[Start of Attachment]

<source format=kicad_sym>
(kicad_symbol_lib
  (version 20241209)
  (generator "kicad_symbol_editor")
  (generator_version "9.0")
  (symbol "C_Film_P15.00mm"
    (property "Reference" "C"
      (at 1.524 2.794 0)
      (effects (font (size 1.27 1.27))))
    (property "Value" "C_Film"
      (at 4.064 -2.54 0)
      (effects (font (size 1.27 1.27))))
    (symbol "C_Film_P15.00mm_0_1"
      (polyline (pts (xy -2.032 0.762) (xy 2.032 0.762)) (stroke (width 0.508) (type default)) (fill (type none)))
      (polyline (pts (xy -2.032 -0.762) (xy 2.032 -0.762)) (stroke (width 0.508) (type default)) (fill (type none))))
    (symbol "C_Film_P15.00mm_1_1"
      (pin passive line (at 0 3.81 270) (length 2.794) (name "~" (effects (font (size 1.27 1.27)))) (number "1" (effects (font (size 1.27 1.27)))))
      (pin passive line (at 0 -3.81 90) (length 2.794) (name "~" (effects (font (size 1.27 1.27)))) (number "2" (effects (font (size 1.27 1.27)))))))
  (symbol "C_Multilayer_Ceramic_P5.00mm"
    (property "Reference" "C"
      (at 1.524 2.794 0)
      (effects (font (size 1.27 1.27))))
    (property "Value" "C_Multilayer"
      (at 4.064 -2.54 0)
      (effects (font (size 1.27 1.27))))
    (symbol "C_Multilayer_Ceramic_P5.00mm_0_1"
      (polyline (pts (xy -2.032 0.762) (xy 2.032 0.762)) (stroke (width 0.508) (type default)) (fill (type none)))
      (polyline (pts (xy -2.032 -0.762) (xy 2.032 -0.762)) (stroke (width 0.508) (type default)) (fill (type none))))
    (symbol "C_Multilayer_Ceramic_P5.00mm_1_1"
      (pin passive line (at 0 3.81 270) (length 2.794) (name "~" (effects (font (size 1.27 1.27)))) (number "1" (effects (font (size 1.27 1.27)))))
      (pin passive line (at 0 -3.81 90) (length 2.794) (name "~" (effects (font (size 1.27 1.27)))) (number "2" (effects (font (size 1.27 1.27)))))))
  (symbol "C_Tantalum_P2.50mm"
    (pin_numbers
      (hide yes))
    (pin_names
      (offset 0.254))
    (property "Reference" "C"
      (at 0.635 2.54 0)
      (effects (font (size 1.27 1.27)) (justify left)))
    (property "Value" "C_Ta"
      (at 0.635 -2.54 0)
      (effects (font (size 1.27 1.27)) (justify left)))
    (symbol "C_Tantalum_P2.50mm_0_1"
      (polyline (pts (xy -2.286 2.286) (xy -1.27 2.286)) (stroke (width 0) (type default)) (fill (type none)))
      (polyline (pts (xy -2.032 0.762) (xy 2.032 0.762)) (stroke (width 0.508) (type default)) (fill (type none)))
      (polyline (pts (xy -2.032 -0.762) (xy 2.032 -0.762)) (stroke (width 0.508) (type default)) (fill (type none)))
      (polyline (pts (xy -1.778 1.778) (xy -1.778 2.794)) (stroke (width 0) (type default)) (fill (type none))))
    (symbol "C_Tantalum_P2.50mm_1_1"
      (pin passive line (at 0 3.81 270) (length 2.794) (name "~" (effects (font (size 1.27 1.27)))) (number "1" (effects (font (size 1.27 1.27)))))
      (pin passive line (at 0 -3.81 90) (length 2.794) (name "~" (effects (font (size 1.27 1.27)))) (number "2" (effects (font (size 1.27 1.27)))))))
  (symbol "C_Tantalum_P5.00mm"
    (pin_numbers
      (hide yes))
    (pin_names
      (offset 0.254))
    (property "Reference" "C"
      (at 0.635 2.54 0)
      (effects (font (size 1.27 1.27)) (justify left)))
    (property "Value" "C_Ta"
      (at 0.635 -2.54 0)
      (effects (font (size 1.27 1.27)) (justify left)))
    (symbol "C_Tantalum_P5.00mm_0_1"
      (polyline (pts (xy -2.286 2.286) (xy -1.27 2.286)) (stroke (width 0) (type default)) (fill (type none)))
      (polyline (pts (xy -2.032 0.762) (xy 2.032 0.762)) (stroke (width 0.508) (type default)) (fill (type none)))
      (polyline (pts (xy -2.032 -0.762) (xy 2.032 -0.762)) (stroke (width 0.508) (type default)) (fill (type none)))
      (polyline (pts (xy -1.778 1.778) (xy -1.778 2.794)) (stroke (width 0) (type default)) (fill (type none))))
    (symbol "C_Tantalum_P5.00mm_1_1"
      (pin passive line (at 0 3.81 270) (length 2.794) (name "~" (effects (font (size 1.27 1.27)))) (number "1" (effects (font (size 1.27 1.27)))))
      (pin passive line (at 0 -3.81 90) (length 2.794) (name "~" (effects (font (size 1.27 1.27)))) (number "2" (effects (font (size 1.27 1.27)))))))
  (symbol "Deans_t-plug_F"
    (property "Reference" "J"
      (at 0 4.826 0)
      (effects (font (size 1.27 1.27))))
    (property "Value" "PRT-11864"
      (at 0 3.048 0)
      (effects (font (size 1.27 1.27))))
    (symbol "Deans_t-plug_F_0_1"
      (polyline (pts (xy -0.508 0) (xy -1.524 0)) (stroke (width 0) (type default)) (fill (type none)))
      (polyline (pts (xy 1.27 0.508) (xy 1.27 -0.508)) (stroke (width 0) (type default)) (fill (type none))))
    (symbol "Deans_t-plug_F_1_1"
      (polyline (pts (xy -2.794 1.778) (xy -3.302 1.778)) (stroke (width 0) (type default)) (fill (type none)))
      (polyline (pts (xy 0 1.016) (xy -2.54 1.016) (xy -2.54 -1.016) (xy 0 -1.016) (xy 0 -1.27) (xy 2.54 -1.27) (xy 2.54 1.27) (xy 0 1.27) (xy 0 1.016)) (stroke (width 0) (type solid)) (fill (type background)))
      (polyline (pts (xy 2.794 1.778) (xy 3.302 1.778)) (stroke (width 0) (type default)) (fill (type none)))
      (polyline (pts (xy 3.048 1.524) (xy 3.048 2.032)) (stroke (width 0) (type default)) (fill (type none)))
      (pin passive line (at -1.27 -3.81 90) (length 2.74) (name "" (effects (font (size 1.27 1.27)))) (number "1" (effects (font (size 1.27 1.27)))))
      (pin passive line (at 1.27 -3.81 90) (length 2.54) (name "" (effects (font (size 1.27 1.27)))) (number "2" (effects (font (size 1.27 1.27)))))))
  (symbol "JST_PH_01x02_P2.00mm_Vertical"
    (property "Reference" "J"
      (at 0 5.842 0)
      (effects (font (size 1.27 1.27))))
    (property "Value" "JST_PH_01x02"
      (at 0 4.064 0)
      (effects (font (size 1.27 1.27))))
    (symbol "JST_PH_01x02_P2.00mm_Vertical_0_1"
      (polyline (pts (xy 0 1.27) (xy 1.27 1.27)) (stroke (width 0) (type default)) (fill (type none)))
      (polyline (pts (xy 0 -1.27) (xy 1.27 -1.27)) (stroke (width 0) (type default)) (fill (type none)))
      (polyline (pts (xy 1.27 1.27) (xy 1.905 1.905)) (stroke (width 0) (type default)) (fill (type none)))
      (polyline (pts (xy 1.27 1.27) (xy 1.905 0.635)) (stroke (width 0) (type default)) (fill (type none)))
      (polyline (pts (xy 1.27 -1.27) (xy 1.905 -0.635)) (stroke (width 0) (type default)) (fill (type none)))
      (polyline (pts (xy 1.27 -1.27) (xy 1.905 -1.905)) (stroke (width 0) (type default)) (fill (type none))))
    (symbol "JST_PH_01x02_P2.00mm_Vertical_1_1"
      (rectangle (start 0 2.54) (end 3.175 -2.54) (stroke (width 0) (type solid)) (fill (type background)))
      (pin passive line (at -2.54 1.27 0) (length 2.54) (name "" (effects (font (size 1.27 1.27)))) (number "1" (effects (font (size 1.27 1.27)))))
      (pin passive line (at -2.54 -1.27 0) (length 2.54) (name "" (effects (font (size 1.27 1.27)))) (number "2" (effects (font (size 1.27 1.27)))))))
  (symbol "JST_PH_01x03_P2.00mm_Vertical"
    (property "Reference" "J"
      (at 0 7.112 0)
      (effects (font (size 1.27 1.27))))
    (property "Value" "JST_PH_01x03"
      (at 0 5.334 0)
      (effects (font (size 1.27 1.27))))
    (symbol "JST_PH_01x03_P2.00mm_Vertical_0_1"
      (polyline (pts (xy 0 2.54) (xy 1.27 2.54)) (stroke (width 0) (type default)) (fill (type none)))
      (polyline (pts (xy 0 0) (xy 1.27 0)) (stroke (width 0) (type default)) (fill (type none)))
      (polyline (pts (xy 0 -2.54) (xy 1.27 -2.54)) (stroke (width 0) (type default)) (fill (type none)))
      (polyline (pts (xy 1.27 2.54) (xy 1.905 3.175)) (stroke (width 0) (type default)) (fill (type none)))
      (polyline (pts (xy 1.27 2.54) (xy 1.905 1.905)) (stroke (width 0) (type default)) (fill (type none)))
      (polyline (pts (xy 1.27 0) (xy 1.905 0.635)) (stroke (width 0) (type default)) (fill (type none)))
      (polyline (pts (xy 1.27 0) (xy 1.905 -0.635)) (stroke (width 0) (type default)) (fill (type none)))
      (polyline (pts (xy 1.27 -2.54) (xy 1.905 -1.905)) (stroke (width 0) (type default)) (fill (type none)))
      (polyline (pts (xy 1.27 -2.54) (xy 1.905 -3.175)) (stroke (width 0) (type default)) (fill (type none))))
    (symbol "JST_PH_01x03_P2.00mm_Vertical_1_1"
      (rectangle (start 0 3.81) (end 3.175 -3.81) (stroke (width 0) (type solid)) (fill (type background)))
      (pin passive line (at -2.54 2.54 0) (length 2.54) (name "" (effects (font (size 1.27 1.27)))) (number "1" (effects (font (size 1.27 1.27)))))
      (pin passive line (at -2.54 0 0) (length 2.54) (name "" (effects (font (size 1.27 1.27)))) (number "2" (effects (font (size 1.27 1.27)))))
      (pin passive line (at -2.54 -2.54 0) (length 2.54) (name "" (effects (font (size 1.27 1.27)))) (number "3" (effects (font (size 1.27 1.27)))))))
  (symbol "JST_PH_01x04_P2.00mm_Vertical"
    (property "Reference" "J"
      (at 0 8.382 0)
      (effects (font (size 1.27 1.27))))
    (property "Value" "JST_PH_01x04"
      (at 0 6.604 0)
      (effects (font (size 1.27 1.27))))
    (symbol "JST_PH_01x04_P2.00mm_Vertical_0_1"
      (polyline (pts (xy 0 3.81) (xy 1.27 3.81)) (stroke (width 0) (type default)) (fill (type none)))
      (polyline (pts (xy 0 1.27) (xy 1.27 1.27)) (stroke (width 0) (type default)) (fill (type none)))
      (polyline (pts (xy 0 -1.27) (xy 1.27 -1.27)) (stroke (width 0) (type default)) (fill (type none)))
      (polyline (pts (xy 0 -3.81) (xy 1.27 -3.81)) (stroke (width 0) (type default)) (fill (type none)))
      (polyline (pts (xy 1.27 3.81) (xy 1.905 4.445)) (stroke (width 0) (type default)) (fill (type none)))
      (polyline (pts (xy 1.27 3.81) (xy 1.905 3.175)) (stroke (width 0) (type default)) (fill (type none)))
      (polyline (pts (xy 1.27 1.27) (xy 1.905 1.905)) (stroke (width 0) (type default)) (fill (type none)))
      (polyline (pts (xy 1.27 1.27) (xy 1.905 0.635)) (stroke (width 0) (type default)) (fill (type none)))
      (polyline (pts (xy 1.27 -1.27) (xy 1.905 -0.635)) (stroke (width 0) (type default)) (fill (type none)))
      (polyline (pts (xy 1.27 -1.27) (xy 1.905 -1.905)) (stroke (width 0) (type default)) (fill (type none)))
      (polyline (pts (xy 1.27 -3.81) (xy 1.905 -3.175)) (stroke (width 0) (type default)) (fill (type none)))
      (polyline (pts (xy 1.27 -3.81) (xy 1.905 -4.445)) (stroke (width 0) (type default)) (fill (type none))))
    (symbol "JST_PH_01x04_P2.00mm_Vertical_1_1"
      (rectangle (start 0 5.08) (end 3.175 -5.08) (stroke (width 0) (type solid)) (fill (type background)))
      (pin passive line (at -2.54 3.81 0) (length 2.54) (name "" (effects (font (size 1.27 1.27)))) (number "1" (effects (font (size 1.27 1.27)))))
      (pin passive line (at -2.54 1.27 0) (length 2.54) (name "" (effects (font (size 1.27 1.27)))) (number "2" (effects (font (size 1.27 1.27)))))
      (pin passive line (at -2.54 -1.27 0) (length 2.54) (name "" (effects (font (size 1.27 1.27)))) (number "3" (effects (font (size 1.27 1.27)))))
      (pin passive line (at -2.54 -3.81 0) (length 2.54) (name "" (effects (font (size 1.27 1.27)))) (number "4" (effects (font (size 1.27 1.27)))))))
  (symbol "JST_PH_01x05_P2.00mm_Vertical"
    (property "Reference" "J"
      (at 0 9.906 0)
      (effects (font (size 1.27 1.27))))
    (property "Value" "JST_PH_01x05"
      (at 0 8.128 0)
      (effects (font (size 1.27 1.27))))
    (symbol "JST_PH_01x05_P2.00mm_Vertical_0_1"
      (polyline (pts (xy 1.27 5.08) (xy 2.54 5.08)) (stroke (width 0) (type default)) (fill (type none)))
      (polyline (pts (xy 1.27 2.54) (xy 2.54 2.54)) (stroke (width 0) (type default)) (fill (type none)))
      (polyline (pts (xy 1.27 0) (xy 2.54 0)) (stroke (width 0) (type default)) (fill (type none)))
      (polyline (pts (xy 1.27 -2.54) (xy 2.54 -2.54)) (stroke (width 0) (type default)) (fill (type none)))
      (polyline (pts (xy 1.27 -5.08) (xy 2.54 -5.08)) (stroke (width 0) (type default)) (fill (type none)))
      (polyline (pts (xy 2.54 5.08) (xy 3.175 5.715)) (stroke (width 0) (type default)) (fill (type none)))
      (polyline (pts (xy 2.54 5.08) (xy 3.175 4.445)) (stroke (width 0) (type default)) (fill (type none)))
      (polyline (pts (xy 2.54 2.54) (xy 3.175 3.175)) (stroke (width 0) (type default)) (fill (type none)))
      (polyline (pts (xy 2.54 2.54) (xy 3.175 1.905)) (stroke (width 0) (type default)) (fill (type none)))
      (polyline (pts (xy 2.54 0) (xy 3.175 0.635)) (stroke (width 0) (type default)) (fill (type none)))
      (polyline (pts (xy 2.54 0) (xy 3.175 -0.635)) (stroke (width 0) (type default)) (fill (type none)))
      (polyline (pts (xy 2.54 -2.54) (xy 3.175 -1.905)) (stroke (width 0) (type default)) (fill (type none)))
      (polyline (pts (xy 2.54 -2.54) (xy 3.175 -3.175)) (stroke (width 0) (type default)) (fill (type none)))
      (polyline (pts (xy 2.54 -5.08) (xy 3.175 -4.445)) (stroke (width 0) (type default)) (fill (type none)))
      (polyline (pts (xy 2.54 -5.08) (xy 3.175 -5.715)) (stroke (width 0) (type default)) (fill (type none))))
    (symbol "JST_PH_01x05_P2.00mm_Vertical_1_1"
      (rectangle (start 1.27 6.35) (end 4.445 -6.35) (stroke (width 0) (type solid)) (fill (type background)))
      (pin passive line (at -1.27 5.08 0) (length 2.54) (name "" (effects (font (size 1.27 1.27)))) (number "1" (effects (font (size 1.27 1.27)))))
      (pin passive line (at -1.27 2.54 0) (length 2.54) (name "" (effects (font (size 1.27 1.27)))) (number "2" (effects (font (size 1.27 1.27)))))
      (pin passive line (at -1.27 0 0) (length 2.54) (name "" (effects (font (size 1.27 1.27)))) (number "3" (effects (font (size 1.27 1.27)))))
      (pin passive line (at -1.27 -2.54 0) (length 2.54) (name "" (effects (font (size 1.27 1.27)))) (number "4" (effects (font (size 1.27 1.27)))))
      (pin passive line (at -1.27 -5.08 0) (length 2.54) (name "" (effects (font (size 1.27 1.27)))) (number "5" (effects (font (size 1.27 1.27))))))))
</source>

[End of Attachment]

Look through the data above for the string "rectangle" and copy every line where it appears.

### COMPLETED EXERCISE
      (rectangle (start 0 2.54) (end 3.175 -2.54) (stroke (width 0) (type solid)) (fill (type background)))
      (rectangle (start 0 3.81) (end 3.175 -3.81) (stroke (width 0) (type solid)) (fill (type background)))
      (rectangle (start 0 5.08) (end 3.175 -5.08) (stroke (width 0) (type solid)) (fill (type background)))
      (rectangle (start 1.27 6.35) (end 4.445 -6.35) (stroke (width 0) (type solid)) (fill (type background)))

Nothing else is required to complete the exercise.